Modeling the dispersal of polar cod (Boreogadus saida) and saffron cod (Eleginus gracilis) early life stages in the Pacific Arctic using a biophysical transport model

Abstract

Polar cod (Boreogadus saida) and saffron cod (Eleginus gracilis) are the most abundant and ecologically important forage fishes in the Pacific Arctic marine ecosystem, yet little is known about their spawning locations or the habitats occupied by their early life stages (ELS). We developed a biophysical transport model coupled to a Pan-Arctic hydrodynamic ocean circulation model to identify potential spawning locations and examine connectivity between the northern Bering, Chukchi, and Beaufort seas. We simulated the growth and transport of newly hatched polar cod and saffron cod larvae until the early juvenile stage (to 45 mm in length) using circulation model hindcasts from 2004 to 2015. Analyses identified species-specific differences in dispersal trajectories, despite similar hatch times and locations. Strong interannual variability in growth and dispersal was linked to several global-scale climate indices, suggesting that larval growth and transport may be sensitive to environmental perturbations.
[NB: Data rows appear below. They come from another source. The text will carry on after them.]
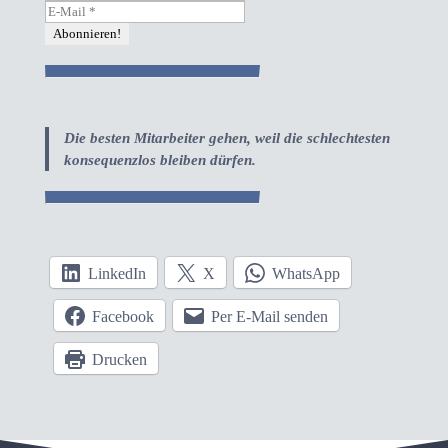
Die besten Mitarbeiter gehen, weil die schlechtesten
konsequenzlos bleiben dürfen.
LinkedIn
X
WhatsApp
Facebook
Per E-Mail senden
Drucken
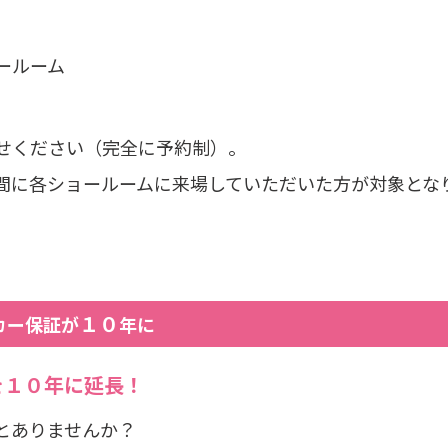
ールーム
せください（完全に予約制）。
間に各ショールームに来場していただいた方が対象とな
１０
カー保証が
年に
を１０年に延長！
とありませんか？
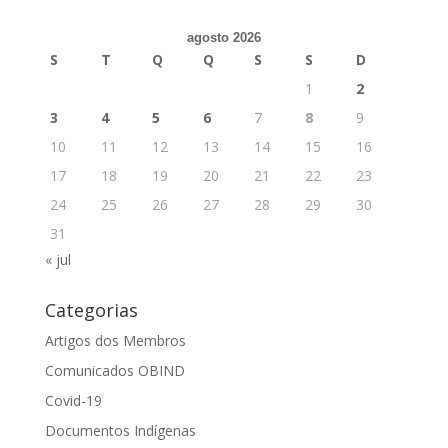
agosto 2026
S
T
Q
Q
S
S
D
1
2
3
4
5
6
7
8
9
10
11
12
13
14
15
16
17
18
19
20
21
22
23
24
25
26
27
28
29
30
31
« jul
Categorias
Artigos dos Membros
Comunicados OBIND
Covid-19
Documentos Indígenas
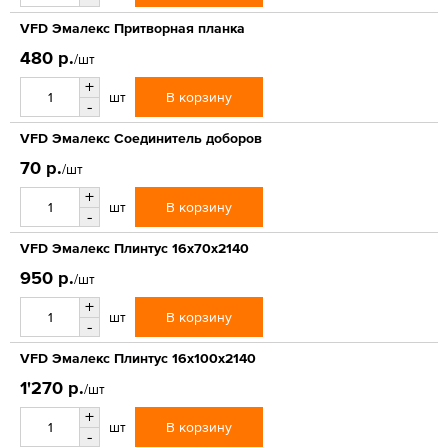
VFD Эмалекс Притворная планка
480 р.
/шт
+
В корзину
шт
-
VFD Эмалекс Соединитель доборов
70 р.
/шт
+
В корзину
шт
-
VFD Эмалекс Плинтус 16x70x2140
950 р.
/шт
+
В корзину
шт
-
VFD Эмалекс Плинтус 16x100x2140
1'270 р.
/шт
+
В корзину
шт
-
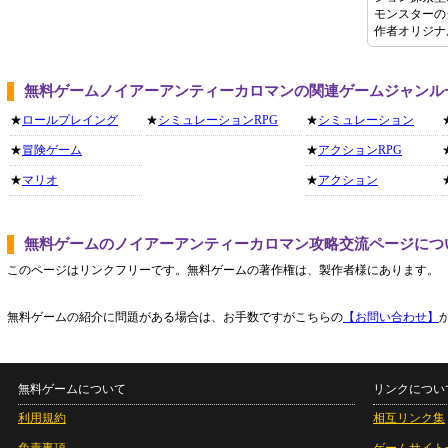
モンスターの
作者オリジナ
無料ゲームノイアーアンティーカロマンの関連ゲームジャンル
★
ロールプレイング
★
シミュレーションRPG
★
シミュレーション
★
冒険ゲーム
★
アクションRPG
★
マリオ
★
アクション
無料ゲームのノイアーアンティーカロマン攻略交流ページにつ
このページはリンクフリーです。無料ゲームの著作権は、製作者様にあります。
無料ゲームの紹介に問題がある場合は、お手数ですがこちらの
【お問い合わせ】
無料ゲームについて
リンクについ
利用規約
相互リンク集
Results show that polar cod spawned in the northern Chukchi Sea may be an important source of larvae for the Beaufort Sea and Arctic Basin, while observed larval aggregations in the Chukchi Sea likely originated in the northern Bering and southern Chukchi seas. This study provides new information about potential spawning times and locations for polar cod and saffron cod in the Pacific Arctic and helps to identify important ELS habitat. This knowledge can help improve the management of these species and, by examining how larval connectivity changes in response to changing environmental conditions, improve our ability to anticipate how these species may respond in a rapidly changing Arctic.